China's fintech innovation boosts real economy
Source: Xinhua| 2021-10-23 00:45:36|Editor: huaxia/Ye Ting, Wang Xiaojie, Lu Chang
The 2021 Annual Conference of Financial Street Forum, which concluded in Beijing on Friday, highlighted the importance of fintech innovation to serving the high-quality development of the real economy through more convenient and inclusive financing.
"Now, thanks to tailor-made applications developed by banks, small and micro enterprises are able to obtain financing more easily, unlike in the past when it took up to a month for banks to conduct credit reviews. This is a typical practice of inclusive financing that could better serve the real economy," said Ji Zhihong, vice president of China Construction Bank, at the forum.
Participants of the three-day event have reached a consensus that the financial sector should meet the more diversified financial demands of the people and the real economy through technological innovation and digital transformation.
"Fintech innovation plays a fundamental role in promoting the development of the real economy through financial services," said Qi Ye, vice president of China Everbright Bank.
"It can push forward the digital development of the industrial economy, accelerate the transfer of offline business to online business, improve efficiency and reduce enterprise management and operation costs," Qi said.
China's central bank has been actively innovating and using structural monetary policy tools to improve the quality and efficiency of inclusive financing in an all-around way to better serve the development of the real economy.
By the end of September this year, the balance of inclusive financing loans to micro, small, and medium-sized enterprises was 18.6 trillion yuan (about 2.9 trillion U.S. dollars), up 27.4 percent year on year, which had benefited over 40 million entities, according to Fan Yifei, deputy governor of the People's Bank of China.
The manufacturing industry has been the main body of China's real economy, making fintech innovation in the sector more than necessary.
It is the duty of financial institutions to serve the manufacturing industry, which will also help them seize market opportunities, according to Liao Lin, president of the Industrial and Commercial Bank of China (ICBC).
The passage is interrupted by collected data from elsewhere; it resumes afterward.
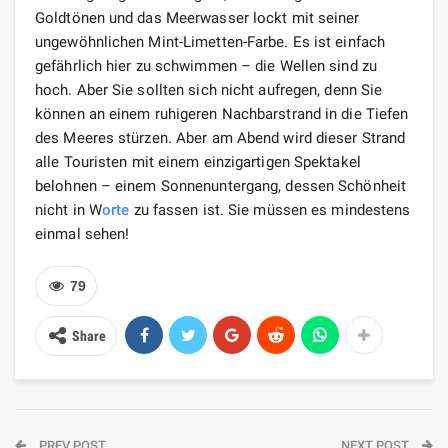
Goldtönen und das Meerwasser lockt mit seiner
ungewöhnlichen Mint-Limetten-Farbe. Es ist einfach
gefährlich hier zu schwimmen – die Wellen sind zu
hoch. Aber Sie sollten sich nicht aufregen, denn Sie
können an einem ruhigeren Nachbarstrand in die Tiefen
des Meeres stürzen. Aber am Abend wird dieser Strand
alle Touristen mit einem einzigartigen Spektakel
belohnen – einem Sonnenuntergang, dessen Schönheit
nicht in W
orte
zu fassen ist. Sie müssen es mindestens
einmal sehen!
79
Share
PREV POST
NEXT POST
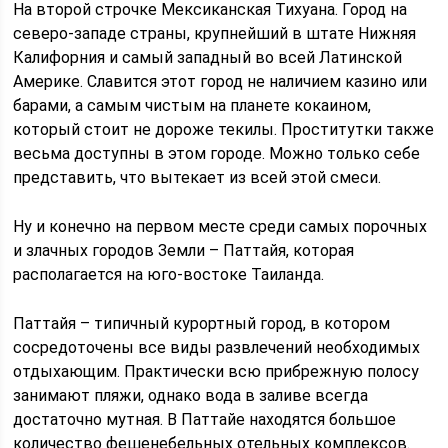
На второй строчке Мексиканская Тихуана. Город на
северо-западе страны, крупнейший в штате Нижняя
Калифорния и самый западный во всей Латинской
Америке. Славится этот город не наличием казино или
барами, а самым чистым на планете кокаином,
который стоит не дороже текилы. Проститутки также
весьма доступны в этом городе. Можно только себе
представить, что вытекает из всей этой смеси.
Ну и конечно на первом месте среди самых порочных
и злачных городов Земли – Паттайя, которая
располагается на юго-востоке Таиланда.
Паттайя – типичный курортный город, в котором
сосредоточены все виды развлечений необходимых
отдыхающим. Практически всю прибрежную полосу
занимают пляжи, однако вода в заливе всегда
достаточно мутная. В Паттайе находятся большое
количество фешенебельных отельных комплексов.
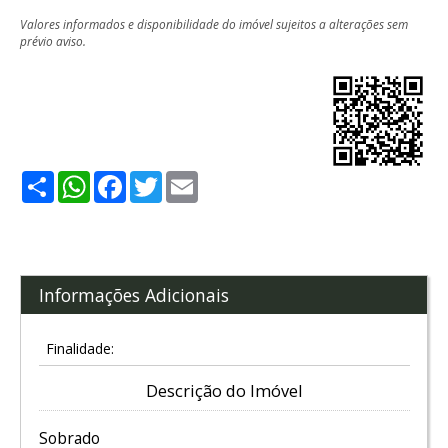
Valores informados e disponibilidade do imóvel sujeitos a alterações sem
prévio aviso.
Share
WhatsApp
Facebook
Twitter
Email
Informações Adicionais
Finalidade:
Descrição do Imóvel
Sobrado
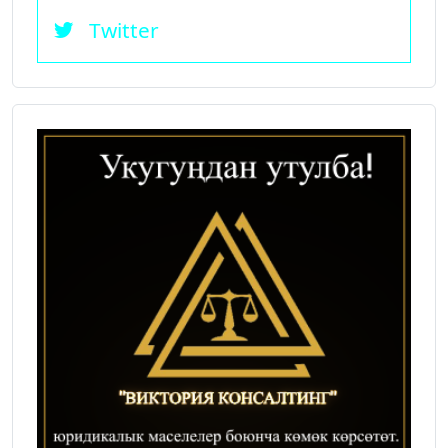
Twitter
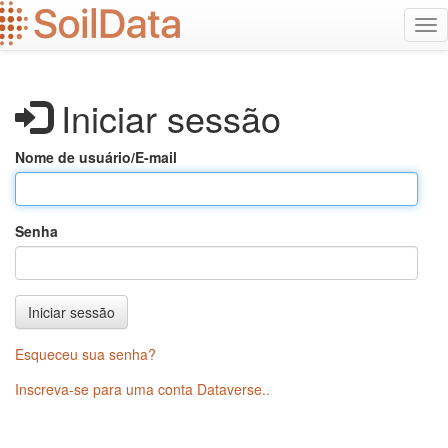
Ir
Alt
para
na
o
conteúdo
principal
Iniciar sessão
Nome de usuário/E-mail
Senha
Iniciar sessão
Esqueceu sua senha?
Inscreva-se para uma conta Dataverse.
.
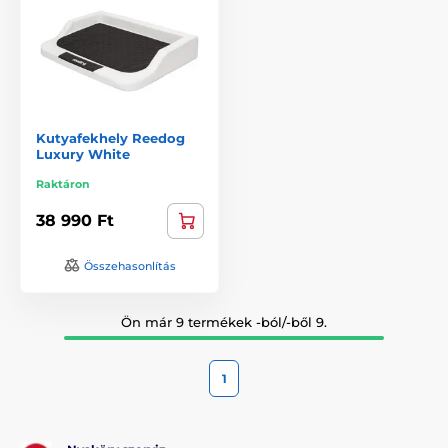
Kutyafekhely Reedog
Luxury White
Raktáron
38 990 Ft
Összehasonlítás
Ön már 9 termékek -ból/-ből 9.
1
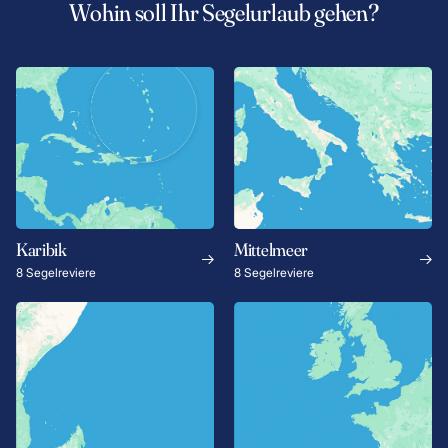
Wohin soll Ihr Segelurlaub gehen?
Karibik
Mittelmeer
8 Segelreviere
8 Segelreviere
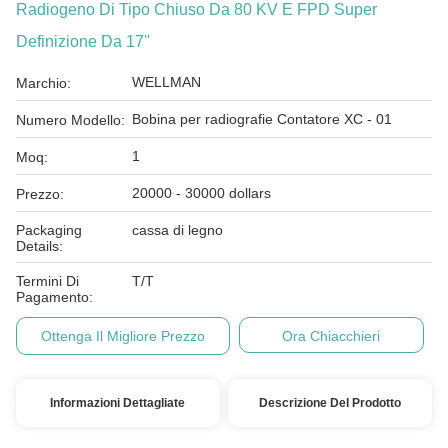
Radiogeno Di Tipo Chiuso Da 80 KV E FPD Super
Definizione Da 17''
WELLMAN
Marchio:
Bobina per radiografie Contatore XC - 01
Numero Modello:
1
Moq:
20000 - 30000 dollars
Prezzo:
Packaging
cassa di legno
Details:
Termini Di
T/T
Pagamento:
Ottenga Il Migliore Prezzo
Ora Chiacchieri
Informazioni Dettagliate
Descrizione Del Prodotto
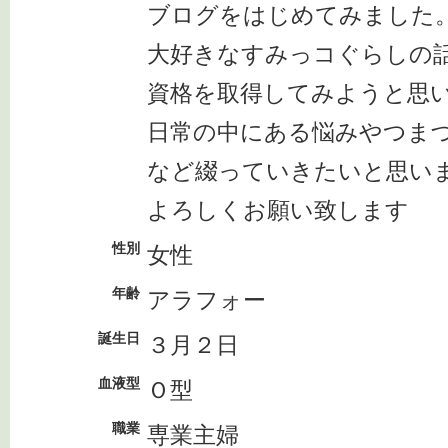
ブログをはじめてみました
大好きなすみっコぐらしの
資格を取得してみようと思
日常の中にある悩みやつま
など綴っていきたいと思い
よろしくお願い致します
性別
女性
年齢
アラフォー
誕生日
３月２日
血液型
Ｏ型
職業
専業主婦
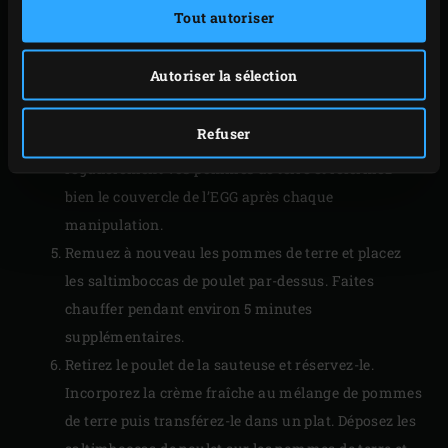
température à cœur à l’aide d’un
thermomètre à
Tout autoriser
lecture instantanée
.
Retirez les saltimboccas de poulet de la sauteuse et
Autoriser la sélection
réservez-les. Mettez les pommes de terre, l’échalote
et l’ail dans la sauteuse et faites-les revenir pendant
Refuser
environ 10 minutes dans le reste de beurre. Remuez
régulièrement vos pommes de terre et refermez
bien le couvercle de l’EGG après chaque
manipulation.
Remuez à nouveau les pommes de terre et placez
les saltimboccas de poulet par-dessus. Faites
chauffer pendant environ 5 minutes
supplémentaires.
Retirez le poulet de la sauteuse et réservez-le.
Incorporez la crème fraîche au mélange de pommes
de terre puis transférez-le dans un plat. Déposez les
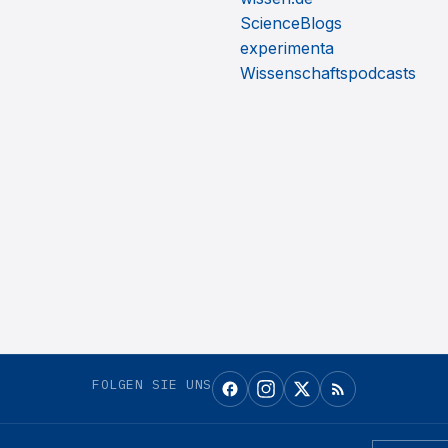
ScienceBlogs
experimenta
Wissenschaftspodcasts
FOLGEN SIE UNS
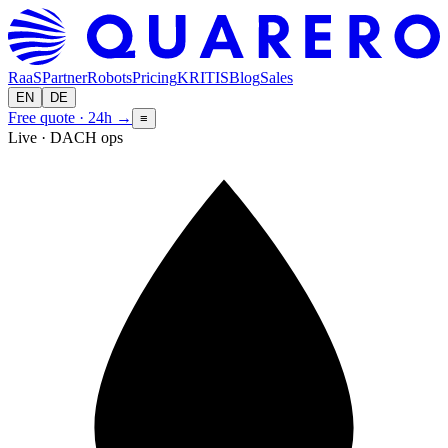
RaaS
Partner
Robots
Pricing
KRITIS
Blog
Sales
EN
DE
Free quote · 24h
→
≡
Live · DACH ops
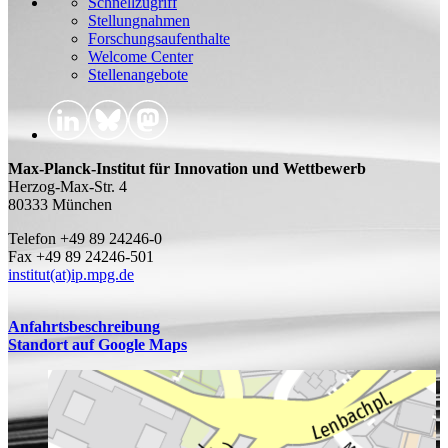
Schnellzugriff
Stellungnahmen
Forschungsaufenthalte
Welcome Center
Stellenangebote
Max-Planck-Institut für Innovation und Wettbewerb
Herzog-Max-Str. 4
80333 München
Telefon +49 89 24246-0
Fax +49 89 24246-501
institut(at)ip.mpg.de
Anfahrtsbeschreibung
Standort auf Google Maps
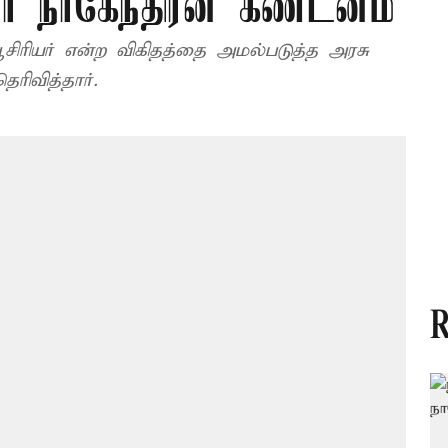
் நாகேந்திரன் கண்டனம்
ிரியர் என்ற விகிதத்தை அமல்படுத்த அரசு
ரிவித்தார்.
R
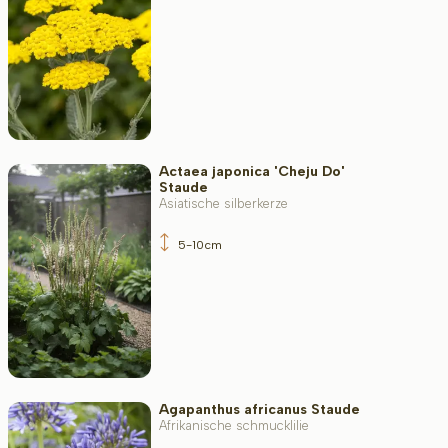
Actaea japonica 'Cheju Do'
Staude
Asiatische silberkerze
5-10cm
Agapanthus africanus Staude
Afrikanische schmucklilie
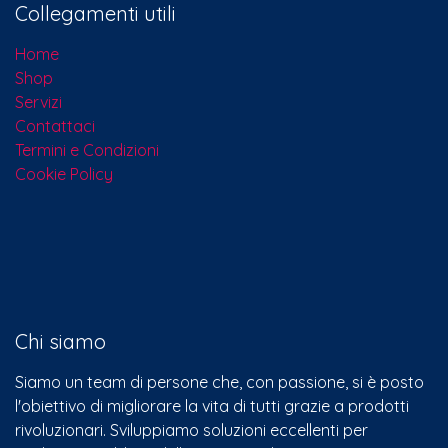
Collegamenti utili
Home
Shop
Servizi
Contattaci​
Termini e Condizioni
Cookie Policy
Chi siamo
Siamo un team di persone che, con passione, si è posto
l'obiettivo di migliorare la vita di tutti grazie a prodotti
rivoluzionari. Sviluppiamo soluzioni eccellenti per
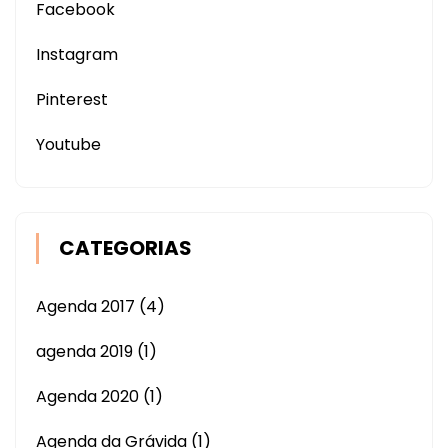
Facebook
Instagram
Pinterest
Youtube
CATEGORIAS
Agenda 2017
(4)
agenda 2019
(1)
Agenda 2020
(1)
Agenda da Grávida
(1)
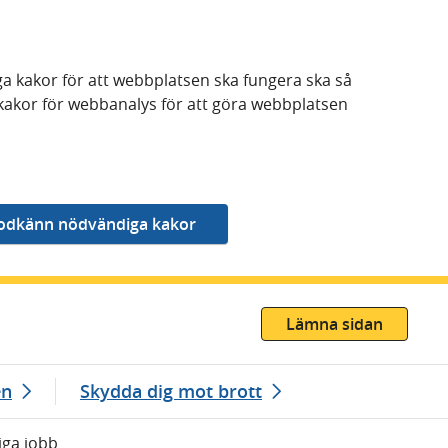
a kakor för att webbplatsen ska fungera ska så
kakor för webbanalys för att göra webbplatsen
Lämna sidan
en
Skydda dig mot brott
iga jobb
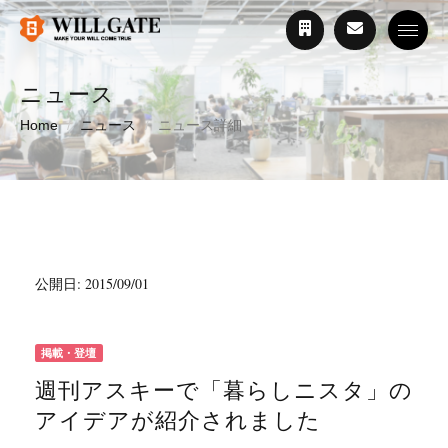
Toggle
ニュース
Home
ニュース
ニュース詳細
公開日: 2015/09/01
掲載・登壇
週刊アスキーで「暮らしニスタ」の
アイデアが紹介されました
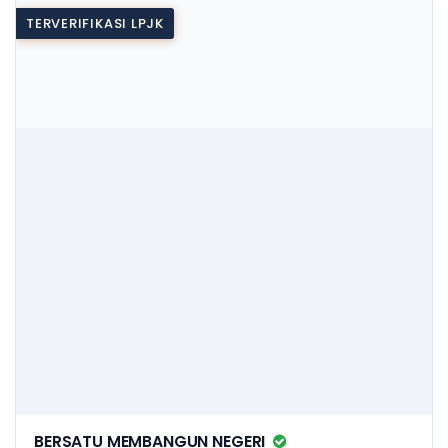
TERVERIFIKASI LPJK
BERSATU MEMBANGUN NEGERI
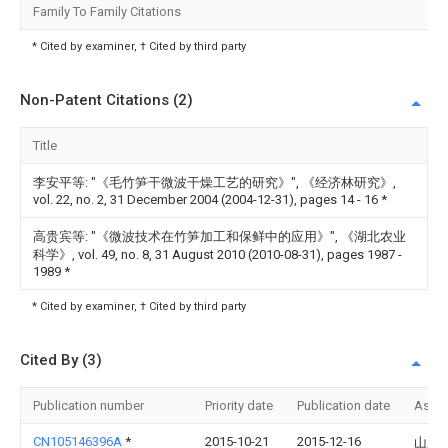
Family To Family Citations
* Cited by examiner, † Cited by third party
Non-Patent Citations (2)
Title
李安平等: "《毛竹笋干微波干燥工艺的研究》", 《经济林研究》,
vol. 22, no. 2, 31 December 2004 (2004-12-31), pages 14 - 16
*
高贵宾等: "《微波技术在竹笋加工和保鲜中的应用》", 《湖北农业
科学》, vol. 49, no. 8, 31 August 2010 (2010-08-31), pages 1987 -
1989
*
* Cited by examiner, † Cited by third party
Cited By (3)
Publication number
Priority date
Publication date
Assi
CN105146396A
*
2015-10-21
2015-12-16
山东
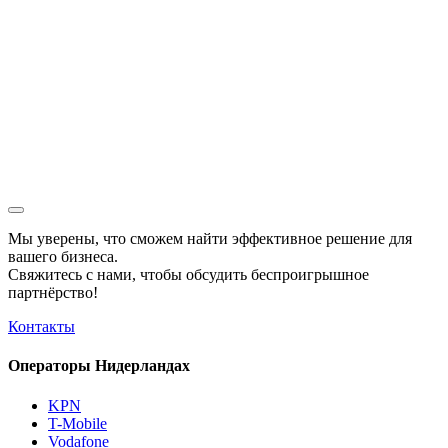
Мы уверены, что сможем найти эффективное решение для
вашего бизнеса.
Свяжитесь с нами, чтобы обсудить
беспроигрышное
партнёрство!
Контакты
Операторы Нидерландах
KPN
T-Mobile
Vodafone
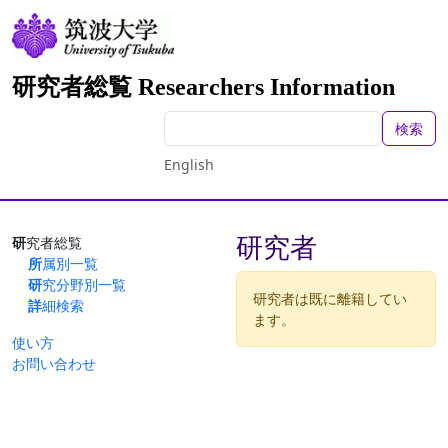
研究者総覧 Researchers Information
検索
English
研究者
研究者総覧
所属別一覧
研究分野別一覧
研究者は既に離籍してい
詳細検索
ます。
使い方
お問い合わせ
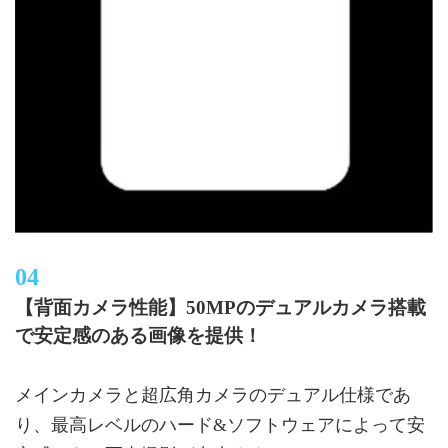
【背面カメラ性能】50MPのデュアルカメラ搭載
で安定感のある画像を提供！
メインカメラと超広角カメラのデュアル仕様であ
り、最高レベルのハード&ソフトウェアによって安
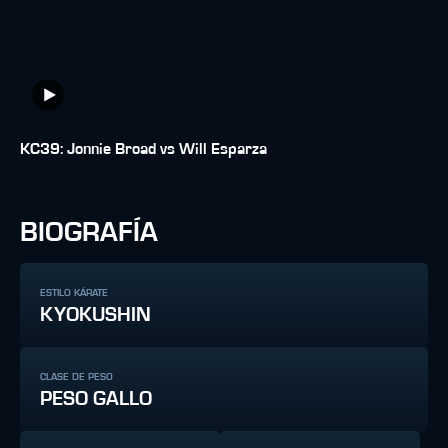
KC39: Jonnie Broad vs Will Esparza
BIOGRAFÍA
ESTILO KÁRATE
KYOKUSHIN
CLASE DE PESO
PESO GALLO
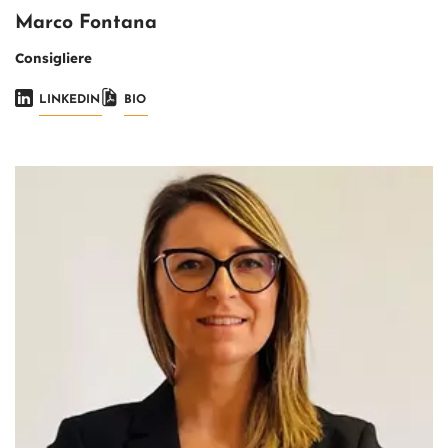
Marco Fontana
Consigliere
LINKEDIN
BIO
Immagine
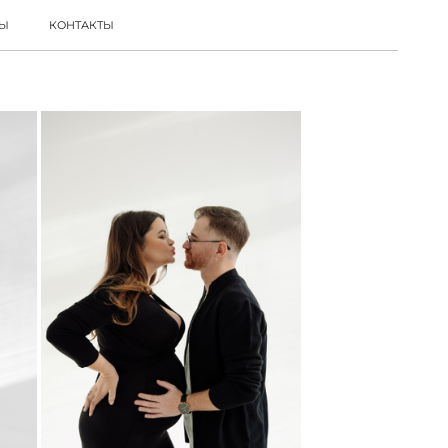
ВЫ
КОНТАКТЫ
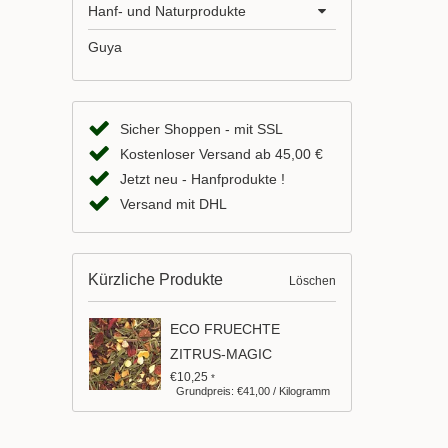
Hanf- und Naturprodukte
Guya
Sicher Shoppen - mit SSL
Kostenloser Versand ab 45,00 €
Jetzt neu - Hanfprodukte !
Versand mit DHL
Kürzliche Produkte
Löschen
ECO FRUECHTE
ZITRUS-MAGIC
€10,25
*
Grundpreis: €41,00 / Kilogramm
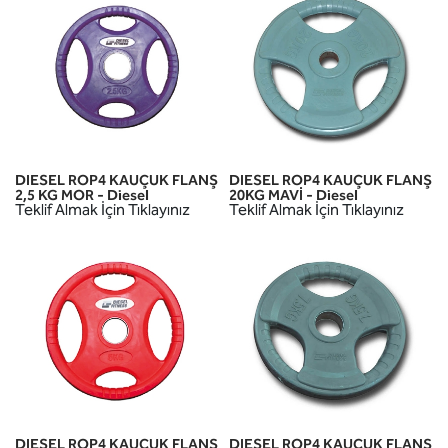
DIESEL ROP4 KAUÇUK FLANŞ
DIESEL ROP4 KAUÇUK FLANŞ
2,5 KG MOR - Diesel
20KG MAVİ - Diesel
Teklif Almak İçin Tıklayınız
Teklif Almak İçin Tıklayınız
DIESEL ROP4 KAUÇUK FLANŞ
DIESEL ROP4 KAUÇUK FLANŞ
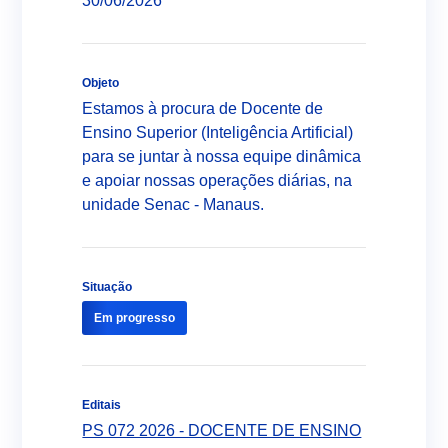
30/06/2026
Sobre o Senac
Documentos Educacionais
Programa SENAC de Gratuidade - PSG
Unidades Educacionais
Objeto
Cursos Livres (FIC)
Estamos à procura de Docente de
Modelo Pedagógico
Atendimento Corporativo
Ensino Superior (Inteligência Artificial)
Cursos Técnicos
Validação de Certificado
para se juntar à nossa equipe dinâmica
Programa Comércio
Graduação Tecnológica
e apoiar nossas operações diárias, na
Licitação
Programa de Segurança Alimentar
unidade Senac - Manaus.
Educação a Distância - EAD
Trabalhe Conosco
Programa Jovem Aprendiz
Canal Ético (Ouvidoria)
Escola Interativa
Programa de Integridade
Fecomércio Amazonas
Contato
Situação
Restaurante escola Senac
Transparência da Gestão
Senac Empresas
Em progresso
Biblioteca
LGPD
Notícias
Editais
PS 072 2026 - DOCENTE DE ENSINO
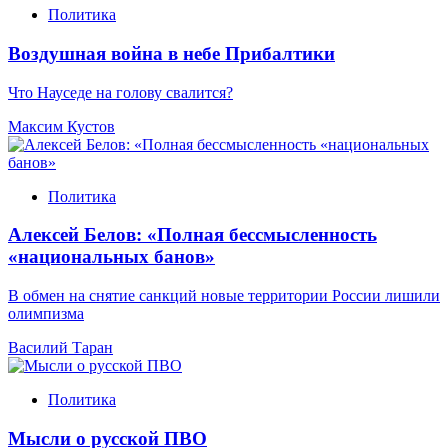
Политика
Воздушная война в небе Прибалтики
Что Науседе на голову свалится?
Максим Кустов
Политика
Алексей Белов: «Полная бессмысленность
«национальных банов»
В обмен на снятие санкций новые территории России лишили
олимпизма
Василий Таран
Политика
Мысли о русской ПВО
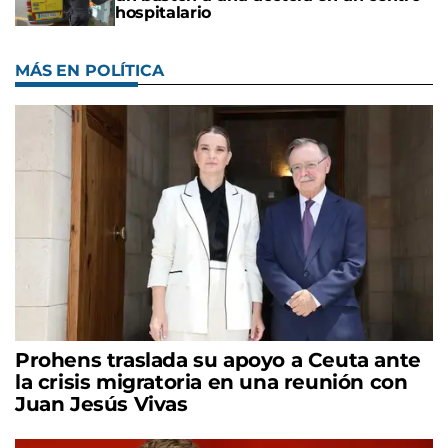
hospitalario
MÁS EN POLÍTICA
Prohens traslada su apoyo a Ceuta ante
la crisis migratoria en una reunión con
Juan Jesús Vivas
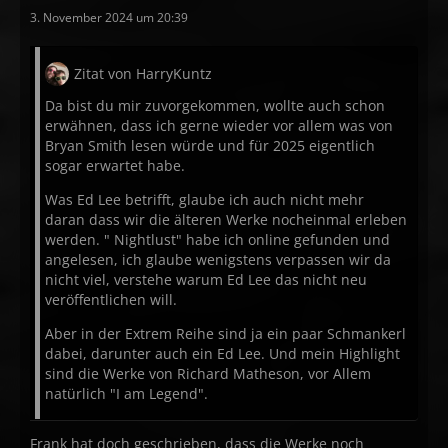
3. November 2024 um 20:39
Zitat von HarryKuntz
Da bist du mir zuvorgekommen, wollte auch schon
erwähnen, dass ich gerne wieder vor allem was von
Bryan Smith lesen würde und für 2025 eigentlich
sogar erwartet habe.
Was Ed Lee betrifft, glaube ich auch nicht mehr
daran dass wir die älteren Werke nocheinmal erleben
werden. " Nightlust" habe ich online gefunden und
angelesen, ich glaube wenigstens verpassen wir da
nicht viel, verstehe warum Ed Lee das nicht neu
veröffentlichen will.
Aber in der Extrem Reihe sind ja ein paar Schmankerl
dabei, darunter auch ein Ed Lee. Und mein Highlight
sind die Werke von Richard Matheson, vor Allem
natürlich "I am Legend".
Frank hat doch geschrieben, dass die Werke noch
In the first half of this year, the balance of ICBC loans to the manufacturing industry exceeded 2 trillion yuan, with loans to strategic emerging industries amounting to 1 trillion yuan, according to Liao.
"Without the real economy, finance would be like water without a source or a tree without roots," said Wang Jian, vice president of the Bank of Beijing. "Considering the new situation of the high-quality development of China's real economy, finance can only be more innovative when it is actively integrated into the real economy."